Worst: Three-Minute Armbar, The Match
Yo, are we all on the Curtis Axel bandwagon yet? Because HOLY SHIT, Y’ALL
Best: Curtis Axel Defeats People By Making Them Forget They’re Supposed To Be Wrestling
Curtis Axel is so f**king boring he’s defeating the biggest superstars in WWE by boring them so close to f**king death they forget they’re wrestling at all. He is the Deep Blue Something of professional wrestlers. Last week he’s being introduced to the crowd, so Triple H interrupts, pretends he’s not there and addresses Paul Heyman about Brock Lesnar. Later, they have a match, which Axel technically wins when Triple H wanders outside, gets SUDDENLY SUPER TIRED and just sorta lies on the ground in a waking coma. He can’t remember where he is or what he’s doing. Then the show goes off the air without a match result announcement, because Curtis Axel is so boring he made the WWE production team forget they were filming the main-event of Raw.

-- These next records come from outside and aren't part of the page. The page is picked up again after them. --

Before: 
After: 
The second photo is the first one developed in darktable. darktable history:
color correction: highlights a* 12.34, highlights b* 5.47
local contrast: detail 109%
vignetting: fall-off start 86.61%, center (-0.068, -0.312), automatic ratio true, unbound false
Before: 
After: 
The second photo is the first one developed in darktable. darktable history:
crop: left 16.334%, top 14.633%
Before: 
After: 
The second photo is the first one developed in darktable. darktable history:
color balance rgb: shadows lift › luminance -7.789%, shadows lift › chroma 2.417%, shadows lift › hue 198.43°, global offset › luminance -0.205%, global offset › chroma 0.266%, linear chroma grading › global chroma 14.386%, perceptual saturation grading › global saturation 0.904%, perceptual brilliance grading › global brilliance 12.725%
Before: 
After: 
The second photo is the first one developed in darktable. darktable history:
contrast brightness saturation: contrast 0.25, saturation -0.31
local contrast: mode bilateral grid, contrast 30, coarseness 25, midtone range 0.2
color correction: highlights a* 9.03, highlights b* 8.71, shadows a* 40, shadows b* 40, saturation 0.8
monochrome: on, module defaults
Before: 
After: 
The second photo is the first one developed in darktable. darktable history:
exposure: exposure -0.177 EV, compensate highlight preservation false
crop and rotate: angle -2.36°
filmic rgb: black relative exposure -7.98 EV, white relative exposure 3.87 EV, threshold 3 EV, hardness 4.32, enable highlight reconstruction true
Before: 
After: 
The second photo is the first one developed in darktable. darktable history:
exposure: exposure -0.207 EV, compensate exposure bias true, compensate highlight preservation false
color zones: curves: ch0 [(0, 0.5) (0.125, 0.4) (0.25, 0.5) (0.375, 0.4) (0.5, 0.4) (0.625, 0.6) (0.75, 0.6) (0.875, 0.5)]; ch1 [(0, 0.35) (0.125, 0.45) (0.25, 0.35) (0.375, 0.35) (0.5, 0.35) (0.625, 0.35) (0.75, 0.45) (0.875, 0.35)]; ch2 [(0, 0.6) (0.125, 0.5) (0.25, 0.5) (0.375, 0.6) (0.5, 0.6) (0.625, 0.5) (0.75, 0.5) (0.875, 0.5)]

Then this week, Curtis Axel gets a match with John Cena. In the middle of it, the crowd turns away and starts looking in the opposite direction. Curtis Axel is so boring people in the front row of Raw are forgot they were watching wrestling. Axel just sorta holds an armbar and haplessly pushes John Cena’s face FOR LIKE FIVE MINUTES until everybody remembers where they are, and the match continues. Then, just before John Cena effortlessly dispatches the kid, he wanders out of the ring and up the ramp to examine an ambulance that has just driven in. He gets counted out. Curtis Axel is so boring that John Cena decided to look at a car instead of finishing his wrestling match.
This is basically the best character they’ve ever created.
Best: GHOST AMBULANCE
90% chance Sid was driving that ambulance.
(10% chance it was Hornswoggle.)
Best: Top 10 Comments Of The Week
Triple H did have a concussion, but then he flexed real hard and called the concussion a bitch and now he’s better!!
DAVID LEE ROTH?
Kaitlyn should walk in and say “Eww this place has old man smell” after everyone leaves
If you tune into the WWE app now you can listen to HBK talk about the Illuminati and their weather machine that caused the tornado last week!
YOU WEAR SPARKLE JACKET EVERY WEEK! YOU CANNOT BE MAD AT HIM FOR WEARING THE SAME SUIT!
So THAT’S what ScarJo whispered at the end of Lost in Translation.
The tone of voice the announce team takes during Diva’s matches is the vocal equivalent of an old man slapping the ass of a passing hostess at a Men’s club.
At home, Rey Mysterio’s daughter just burst into tears as the memories she’s been surpressing for 3 years just came back to haunt her.
In honor of Memorial Day, here is a dishonorably discharaged Marine.
I’m worried that WWE officials have stopped telling Cesaro where the events are being held.